Mésentente cordiale au Mouvement des Démocrates Socialistes

Toutes les tentatives de réconciliation sont restées vaines : le plus important parti d’opposition n’en finit pas d’étaler ses divisions.

Publié le 2 avril 2003 Lecture : 3 minutes.

Lancé au mois de juin 2002 (J.A.I. n° 2163), le processus de réconciliation au sein du Mouvement des démocrates socialistes (MDS), le principal parti de l’opposition légale en Tunisie, n’a enregistré aucun progrès notable. Signe de ce blocage : aucune date n’a été fixée pour la tenue du congrès extraordinaire, censé sceller la réunification.
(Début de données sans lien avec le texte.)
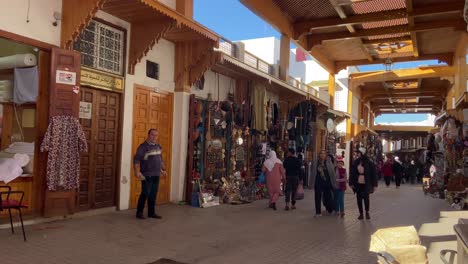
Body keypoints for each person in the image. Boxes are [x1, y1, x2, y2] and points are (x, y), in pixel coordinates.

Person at [134, 128, 168, 219]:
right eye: (153, 135)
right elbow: (137, 159)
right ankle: (139, 212)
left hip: (156, 174)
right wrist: (137, 171)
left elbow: (160, 160)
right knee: (145, 193)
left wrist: (163, 170)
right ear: (148, 135)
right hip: (146, 174)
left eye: (156, 135)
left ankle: (151, 213)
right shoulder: (143, 147)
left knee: (153, 194)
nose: (154, 137)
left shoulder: (158, 146)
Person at [349, 148, 378, 220]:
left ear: (362, 153)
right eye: (357, 153)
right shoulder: (356, 162)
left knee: (366, 198)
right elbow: (352, 173)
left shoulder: (369, 163)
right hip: (358, 183)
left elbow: (374, 174)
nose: (357, 154)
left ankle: (367, 212)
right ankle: (361, 214)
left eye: (359, 153)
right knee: (359, 199)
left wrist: (374, 184)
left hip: (366, 183)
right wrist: (351, 182)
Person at [311, 150, 337, 217]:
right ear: (319, 155)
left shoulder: (328, 162)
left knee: (328, 196)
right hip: (318, 181)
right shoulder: (316, 162)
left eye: (324, 154)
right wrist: (312, 182)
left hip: (327, 182)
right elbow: (313, 172)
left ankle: (330, 209)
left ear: (326, 155)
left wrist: (334, 182)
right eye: (321, 153)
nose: (322, 155)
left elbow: (332, 173)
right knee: (317, 197)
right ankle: (318, 212)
Ismaïl Boulahya, le secrétaire général, justifie son refus par les difficultés auxquelles se heurte la « commission de réconciliation » pour établir les listes des militants, redistribuer les cartes d’adhésion et renouveler les structures régionales du parti (sections et fédérations). En attendant, le MDS, qui, depuis sa fondation en 1978 fut longtemps à l’avant-garde de l’opposition démocratique tunisienne, est en train de perdre ses forces vives au profit d’autres formations, plus jeunes et, surtout, plus crédibles.
La crise au sein du MDS a éclaté en octobre 1995, après la diffusion par Mohamed Moada, son président d’alors, d’un pamphlet contre le régime, dont il était pourtant, jusque-là, un ardent thuriféraire. En février 1996, celui-ci est condamné à onze ans de prison ferme pour intelligence avec un pays étranger et… trafic de devises. En 1997, à l’issue d’un congrès extraordinaire très controversé, Ismaïl Boulahya, dernier membre fondateur encore en fonction, est appelé à la barre. Ces assises sont boycottées par les éléments restés fidèles à Moada.
Le nouveau secrétaire général sera réélu quatre ans plus tard. Son second mandat s’achèvera en 2005. « Ce sera le dernier », a-t-il promis. Pour lui, le changement de direction n’est pas un objectif en soi. Et encore moins une priorité. Il est plus urgent de moderniser les structures du parti, de rationaliser ses modes de fonctionnement et de lui insuffler du sang neuf.
Élargi en 1997 après dix-sept mois de détention, Moada refuse de reconnaître la nouvelle direction, selon lui « imposée par le régime ». En juin 2001, il est de nouveau incarcéré, après avoir noué, trois mois auparavant, une alliance avec Rached Ghannouchi, le chef du parti islamiste Ennahdha (qui vit en exil à Londres), et pris position contre une nouvelle candidature (la quatrième) de Zine el-Abidine Ben Ali à l’élection présidentielle de 2004. En mars 2002, il bénéficie d’une grâce présidentielle et, deux mois et demi plus tard, est rétabli dans ses droits politiques et civiques. Le 10 juin, aux côtés de Boulahya et d’autres cadres du mouvement, il annonce une nouvelle « initiative de réconciliation ».
Au cours des mois suivants, l’ancien président n’hésite pas, dans ses déclarations à la presse, à prendre le contre-pied de ses positions antérieures, notamment sur la question de la candidature de Ben Ali. Ces continuelles volte-face finissent par lasser – c’est un euphémisme – nombre de ses partisans, qui en viennent à douter de la sincérité de ses engagements passés. Mais Moada n’en a cure et continue de manoeuvrer pour reprendre les rênes du MDS.
Cadre du Parti socialiste destourien (PSD), l’ancien parti unique, jusqu’en 1971, membre de la direction du MDS de 1978 à 1992 et président de ce même parti de 1992 à 1995, cet homme d’appareil (il est professeur de linguistique de formation) a besoin de la machine électorale d’un grand parti pour se repositionner sur la scène politique, dans la perspective du scrutin présidentiel de 2004. Or la reprise en main du MDS passe nécessairement par la tenue d’un congrès, que Boulahya et ses partisans refusent d’inscrire sur la liste de leurs priorités.
Bref, les intentions de l’un et de l’autre sont tellement opposées qu’on voit mal comment la « commission de réconciliation », qu’ils coprésident, pourrait réussir à… les réconcilier.